Locally Based Charity’s Event Helps Thousands of Women in Need

Max Schwartzman

In their annual Giving Thanks event, locally based charity Dignity Grows provided over 3,000 local women health and hygiene products this past Sunday. 

Dignity Grows, founded in 2019 by Jessica Zachs, helps to provide hygiene products to women who are impacted by a type of hygiene poverty called period poverty. 

“Period poverty and menstrual inequity were never on my radar until I watched a wonderful documentary, Period. End of Sentence.” Jessica Zachs, CEO of Dignity Grows wrote in an email, “After watching I headed straight to the computer to see if this was a problem in the US. I was disgusted to quickly learn that pre-COVID, 20% of American women experienced period poverty; that translates into missed school, missed work and wages and the interruption of one’s daily life schedule. Something in me was drawn to help lessen the impact for individuals who would be greatly helped by having access to products most of us take for granted.”

Period poverty is the inability to afford menstrual or feminine hygiene products when needed. Almost 20% of American women suffered from this pre-Covid, meaning the number of individuals has likely increased well above that pre-Covid figure. 

In a study by the U.S. government’s Welfareinfo, 30.5% of Hartford residents live in poverty, impacting roughly 1 in 3.3 residents.

Less than ten miles from the Prowl’s headquarters, a large number of individuals suffer from poverty, which can translate into period poverty for many of the impoverished women. Nothing more than a river separates the town of South Windsor from Hartford, yet the difference is utterly shocking. An idea that would barely cross the mind of an average South Windsor resident is one that impacts a large portion of Hartford residents.

In the past two and a half years, “Dignity Grows has distributed almost 20,000 Dignity Grows Totes in the Greater Hartford area,” wrote Zachs in an interview with the Prowl, “Even though the totes are given to an individual, they actually help other members in the home so the impact reach is greater than we know!”

Dignity Grows sends packages of hygiene products to individuals in need inside zippered tote bags. Enclosed in each tote bag is: Soap, Shampoo, Deodorant, Toothbrush, Toothpaste, Hand Wipes, and two types of Menstrual Hygiene Necessities. Each tote bag only costs $10.00 to create, according to Zachs, and is distributed throughout the Hartford area by other non-profit organization partners. 

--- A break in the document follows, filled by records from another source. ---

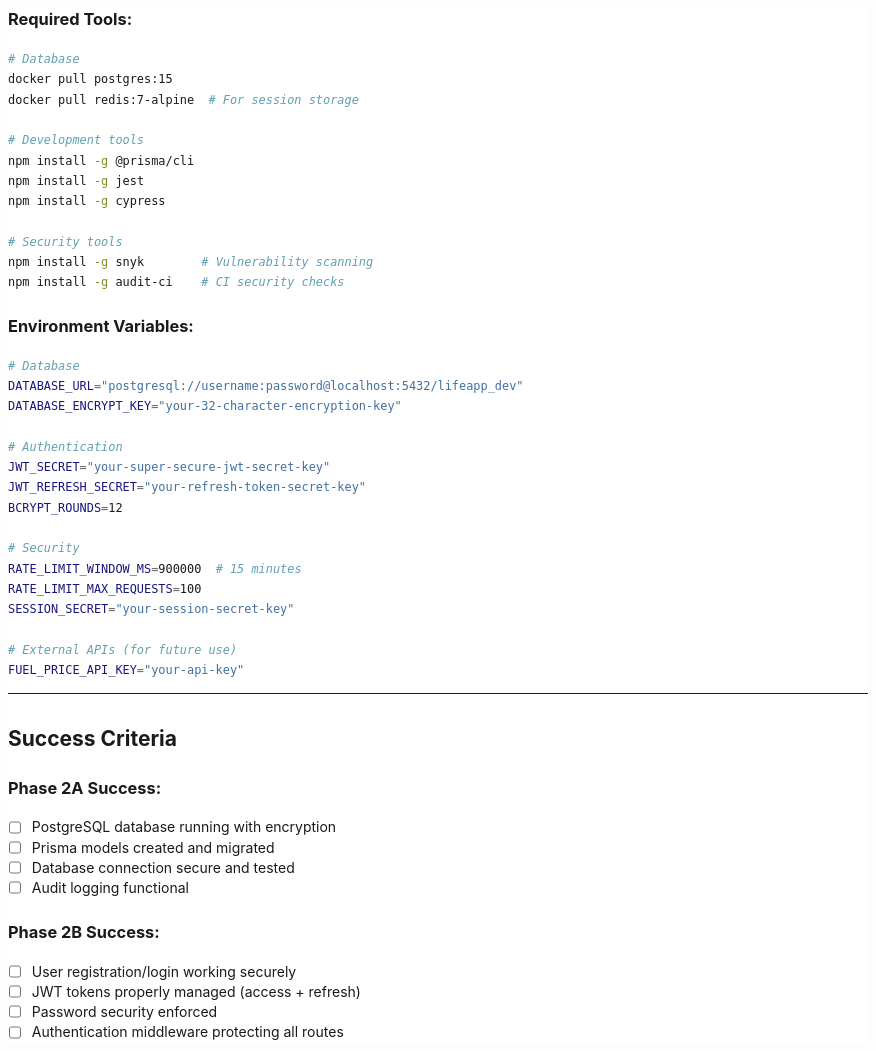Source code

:### Required Tools:
```bash
# Database
docker pull postgres:15
docker pull redis:7-alpine  # For session storage

# Development tools
npm install -g @prisma/cli
npm install -g jest
npm install -g cypress

# Security tools
npm install -g snyk        # Vulnerability scanning
npm install -g audit-ci    # CI security checks
```

### Environment Variables:
```bash
# Database
DATABASE_URL="postgresql://username:password@localhost:5432/lifeapp_dev"
DATABASE_ENCRYPT_KEY="your-32-character-encryption-key"

# Authentication
JWT_SECRET="your-super-secure-jwt-secret-key"
JWT_REFRESH_SECRET="your-refresh-token-secret-key"
BCRYPT_ROUNDS=12

# Security
RATE_LIMIT_WINDOW_MS=900000  # 15 minutes
RATE_LIMIT_MAX_REQUESTS=100
SESSION_SECRET="your-session-secret-key"

# External APIs (for future use)
FUEL_PRICE_API_KEY="your-api-key"
```

---

## Success Criteria

### Phase 2A Success:
- [ ] PostgreSQL database running with encryption
- [ ] Prisma models created and migrated
- [ ] Database connection secure and tested
- [ ] Audit logging functional

### Phase 2B Success:
- [ ] User registration/login working securely
- [ ] JWT tokens properly managed (access + refresh)
- [ ] Password security enforced
- [ ] Authentication middleware protecting all routes
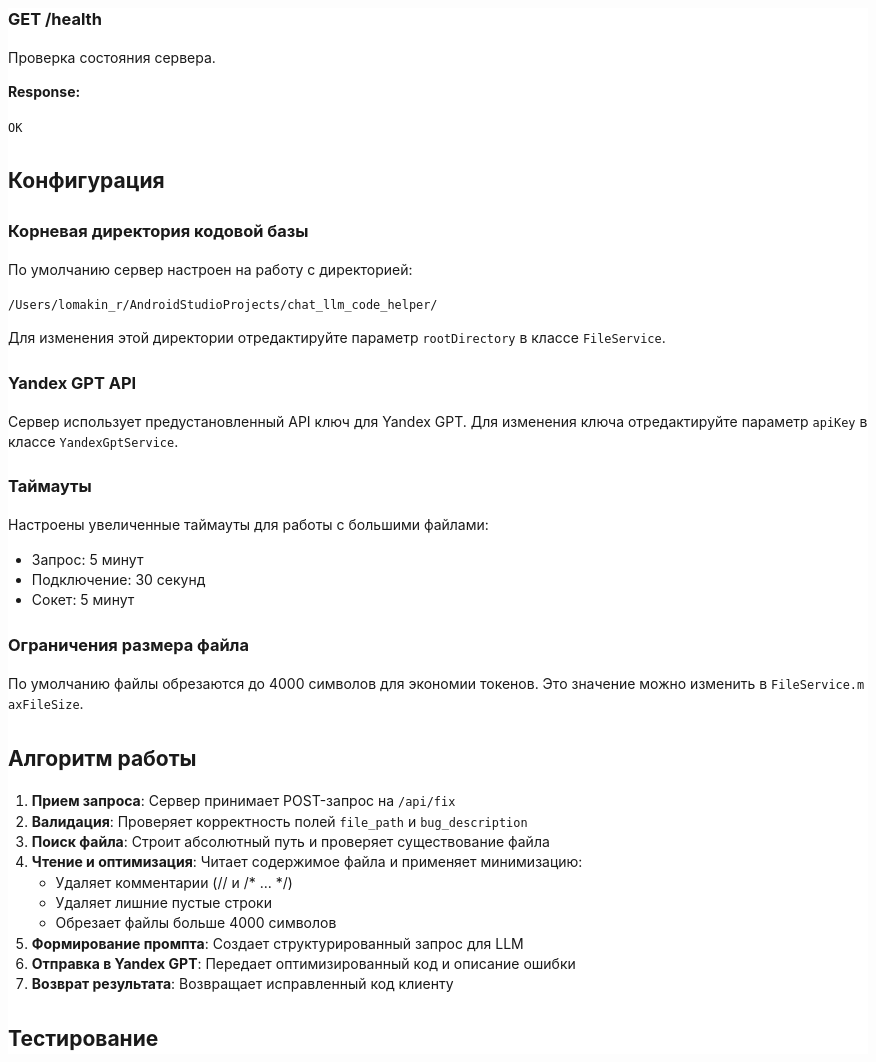 ### GET /health

Проверка состояния сервера.

**Response:**
```
OK
```

## Конфигурация

### Корневая директория кодовой базы

По умолчанию сервер настроен на работу с директорией:
```
/Users/lomakin_r/AndroidStudioProjects/chat_llm_code_helper/
```

Для изменения этой директории отредактируйте параметр `rootDirectory` в классе `FileService`.

### Yandex GPT API

Сервер использует предустановленный API ключ для Yandex GPT. Для изменения ключа отредактируйте параметр `apiKey` в классе `YandexGptService`.

### Таймауты

Настроены увеличенные таймауты для работы с большими файлами:
- Запрос: 5 минут
- Подключение: 30 секунд
- Сокет: 5 минут

### Ограничения размера файла

По умолчанию файлы обрезаются до 4000 символов для экономии токенов. Это значение можно изменить в `FileService.maxFileSize`.

## Алгоритм работы

1. **Прием запроса**: Сервер принимает POST-запрос на `/api/fix`
2. **Валидация**: Проверяет корректность полей `file_path` и `bug_description`
3. **Поиск файла**: Строит абсолютный путь и проверяет существование файла
4. **Чтение и оптимизация**: Читает содержимое файла и применяет минимизацию:
   - Удаляет комментарии (// и /* ... */)
   - Удаляет лишние пустые строки
   - Обрезает файлы больше 4000 символов
5. **Формирование промпта**: Создает структурированный запрос для LLM
6. **Отправка в Yandex GPT**: Передает оптимизированный код и описание ошибки
7. **Возврат результата**: Возвращает исправленный код клиенту

## Тестирование

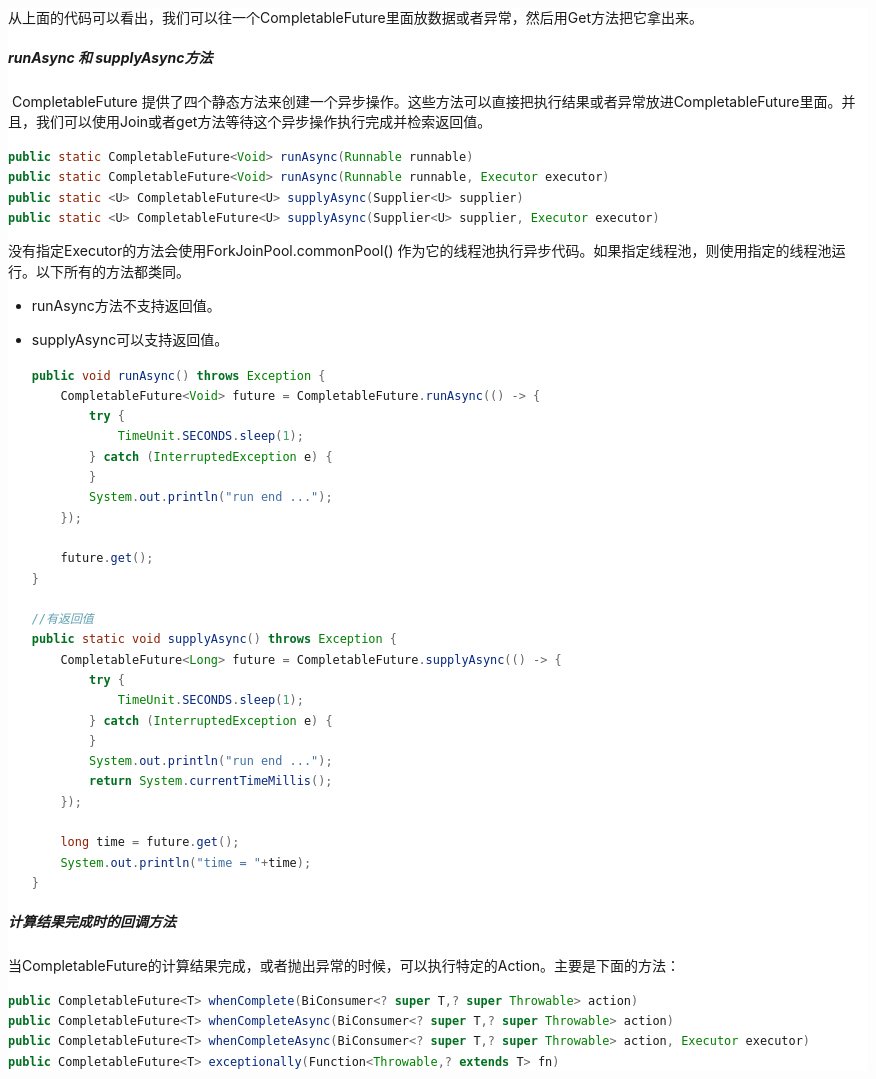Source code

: 从上面的代码可以看出，我们可以往一个CompletableFuture里面放数据或者异常，然后用Get方法把它拿出来。

#####  runAsync 和 supplyAsync方法

​	CompletableFuture 提供了四个静态方法来创建一个异步操作。这些方法可以直接把执行结果或者异常放进CompletableFuture里面。并且，我们可以使用Join或者get方法等待这个异步操作执行完成并检索返回值。

```java
public static CompletableFuture<Void> runAsync(Runnable runnable)
public static CompletableFuture<Void> runAsync(Runnable runnable, Executor executor)
public static <U> CompletableFuture<U> supplyAsync(Supplier<U> supplier)
public static <U> CompletableFuture<U> supplyAsync(Supplier<U> supplier, Executor executor)
```

没有指定Executor的方法会使用ForkJoinPool.commonPool() 作为它的线程池执行异步代码。如果指定线程池，则使用指定的线程池运行。以下所有的方法都类同。

- runAsync方法不支持返回值。

- supplyAsync可以支持返回值。

  ```java
  public void runAsync() throws Exception {
      CompletableFuture<Void> future = CompletableFuture.runAsync(() -> {
          try {
              TimeUnit.SECONDS.sleep(1);
          } catch (InterruptedException e) {
          }
          System.out.println("run end ...");
      });
      
      future.get();
  }
  
  //有返回值
  public static void supplyAsync() throws Exception {         
      CompletableFuture<Long> future = CompletableFuture.supplyAsync(() -> {
          try {
              TimeUnit.SECONDS.sleep(1);
          } catch (InterruptedException e) {
          }
          System.out.println("run end ...");
          return System.currentTimeMillis();
      });
  
      long time = future.get();
      System.out.println("time = "+time);
  }
  ```

##### 计算结果完成时的回调方法

当CompletableFuture的计算结果完成，或者抛出异常的时候，可以执行特定的Action。主要是下面的方法：

```java
public CompletableFuture<T> whenComplete(BiConsumer<? super T,? super Throwable> action)
public CompletableFuture<T> whenCompleteAsync(BiConsumer<? super T,? super Throwable> action)
public CompletableFuture<T> whenCompleteAsync(BiConsumer<? super T,? super Throwable> action, Executor executor)
public CompletableFuture<T> exceptionally(Function<Throwable,? extends T> fn)
```
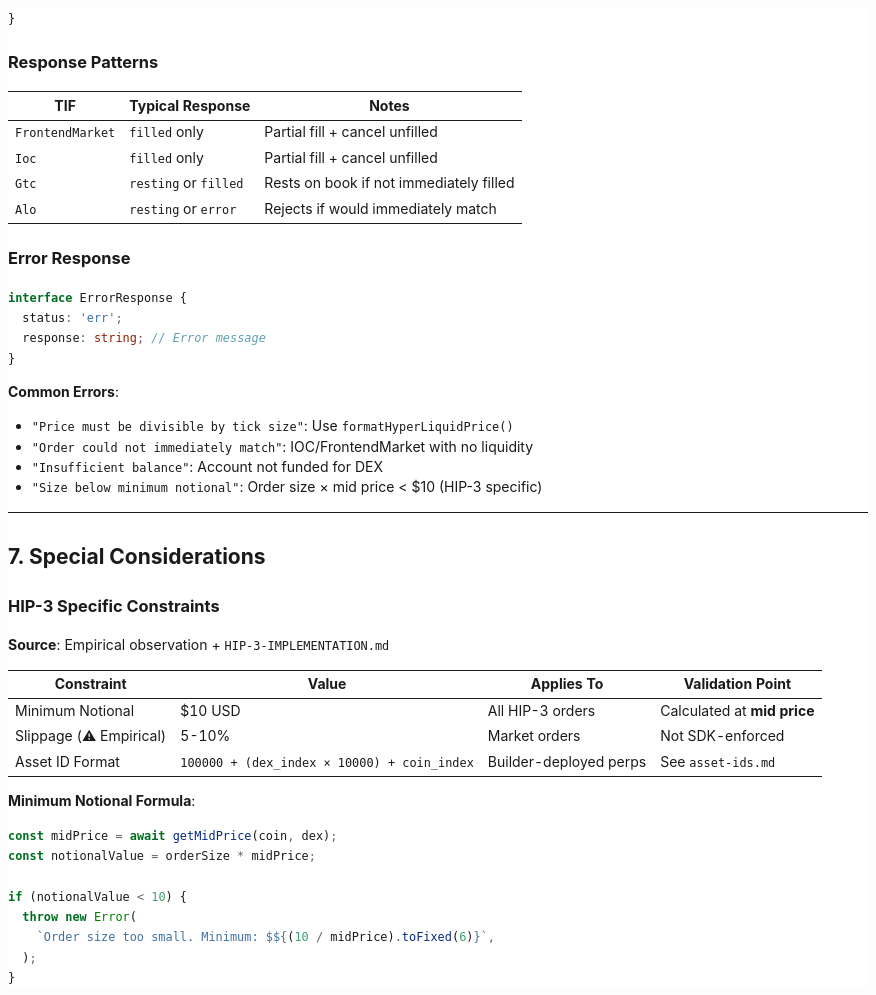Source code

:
```typescript
}
```

### Response Patterns

| TIF              | Typical Response      | Notes                                   |
| ---------------- | --------------------- | --------------------------------------- |
| `FrontendMarket` | `filled` only         | Partial fill + cancel unfilled          |
| `Ioc`            | `filled` only         | Partial fill + cancel unfilled          |
| `Gtc`            | `resting` or `filled` | Rests on book if not immediately filled |
| `Alo`            | `resting` or `error`  | Rejects if would immediately match      |

### Error Response

```typescript
interface ErrorResponse {
  status: 'err';
  response: string; // Error message
}
```

**Common Errors**:

- `"Price must be divisible by tick size"`: Use `formatHyperLiquidPrice()`
- `"Order could not immediately match"`: IOC/FrontendMarket with no liquidity
- `"Insufficient balance"`: Account not funded for DEX
- `"Size below minimum notional"`: Order size × mid price < $10 (HIP-3 specific)

---

## 7. Special Considerations

### HIP-3 Specific Constraints

**Source**: Empirical observation + `HIP-3-IMPLEMENTATION.md`

| Constraint              | Value                                       | Applies To             | Validation Point            |
| ----------------------- | ------------------------------------------- | ---------------------- | --------------------------- |
| Minimum Notional        | $10 USD                                     | All HIP-3 orders       | Calculated at **mid price** |
| Slippage (⚠️ Empirical) | 5-10%                                       | Market orders          | Not SDK-enforced            |
| Asset ID Format         | `100000 + (dex_index × 10000) + coin_index` | Builder-deployed perps | See `asset-ids.md`          |

**Minimum Notional Formula**:

```typescript
const midPrice = await getMidPrice(coin, dex);
const notionalValue = orderSize * midPrice;

if (notionalValue < 10) {
  throw new Error(
    `Order size too small. Minimum: $${(10 / midPrice).toFixed(6)}`,
  );
}
```
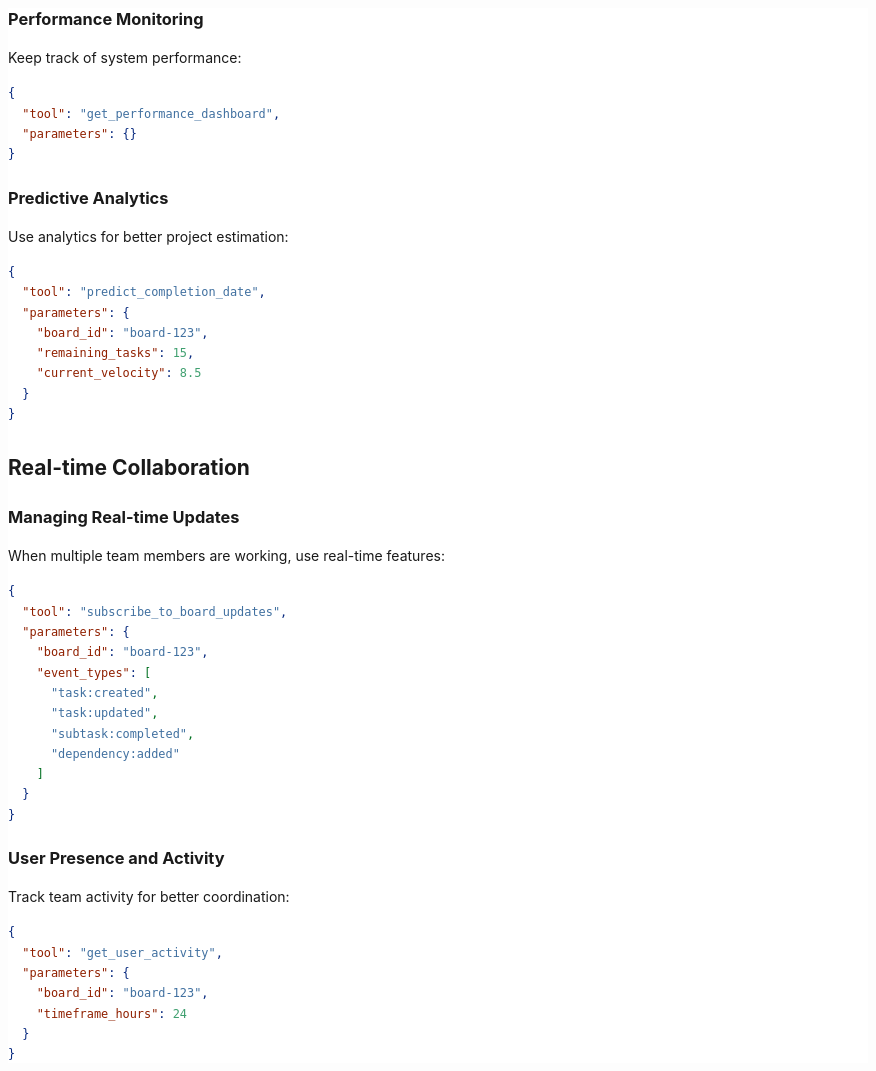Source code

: ### Performance Monitoring

Keep track of system performance:

```json
{
  "tool": "get_performance_dashboard",
  "parameters": {}
}
```

### Predictive Analytics

Use analytics for better project estimation:

```json
{
  "tool": "predict_completion_date",
  "parameters": {
    "board_id": "board-123",
    "remaining_tasks": 15,
    "current_velocity": 8.5
  }
}
```

## Real-time Collaboration

### Managing Real-time Updates

When multiple team members are working, use real-time features:

```json
{
  "tool": "subscribe_to_board_updates",
  "parameters": {
    "board_id": "board-123",
    "event_types": [
      "task:created",
      "task:updated", 
      "subtask:completed",
      "dependency:added"
    ]
  }
}
```

### User Presence and Activity

Track team activity for better coordination:

```json
{
  "tool": "get_user_activity",
  "parameters": {
    "board_id": "board-123",
    "timeframe_hours": 24
  }
}
```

The Dignity Grows Giving Thanks event on November 28th saw more than 145 volunteers of all ages. Additionally, on the following Tuesday, students at the Solomon Schechter Day School, where the Giving Thanks event took place, packed another 500 tote bags. By the 4th of December, more than 2,800 of the tote bags have been given to individuals in need. Volunteers at the event ranged in age from young children to senior citizens, and both men and women came to make a difference. Multiple South Windsor residents were among the volunteers at the Giving Thanks event and at past Dignity Grows events. 

 

“The response to Dignity Grows has been incredible and in all honesty, heartwarming,” wrote Zachs, when asked about the response to Dignity Grows, “We have engaged hundreds of volunteers and most of them return for a second, third and even fourth pack. In October 2020 we launched as a national organization and now there are about 40 national chapters with more ready to launch their first pack! Most incredible to us is the response of teen activists and advocates who have taken on the mission to help alleviate the issue.”

Expanding out of Hartford County Connecticut, Dignity Grows also has chapters in cities such as: Portland Oregon, Philadelphia Pennsylvania, Louisville Kentucky, Phoenix Arizona, Denver Colorado, Austin Texas, Long Beach California, Wilmington Delaware, Baltimore Maryland, and many more throughout the country according to the Dignity Grows Website. The issue of period poverty is a national concern, the need for chapters across the country is a necessity. 

Beginning in West Hartford, Connecticut, “Local impact has been amazing, from the volunteer side, the educational side, the simple way to provide help,” Zachs wrote, “We have started a conversation in Connecticut and that conversation is spreading.”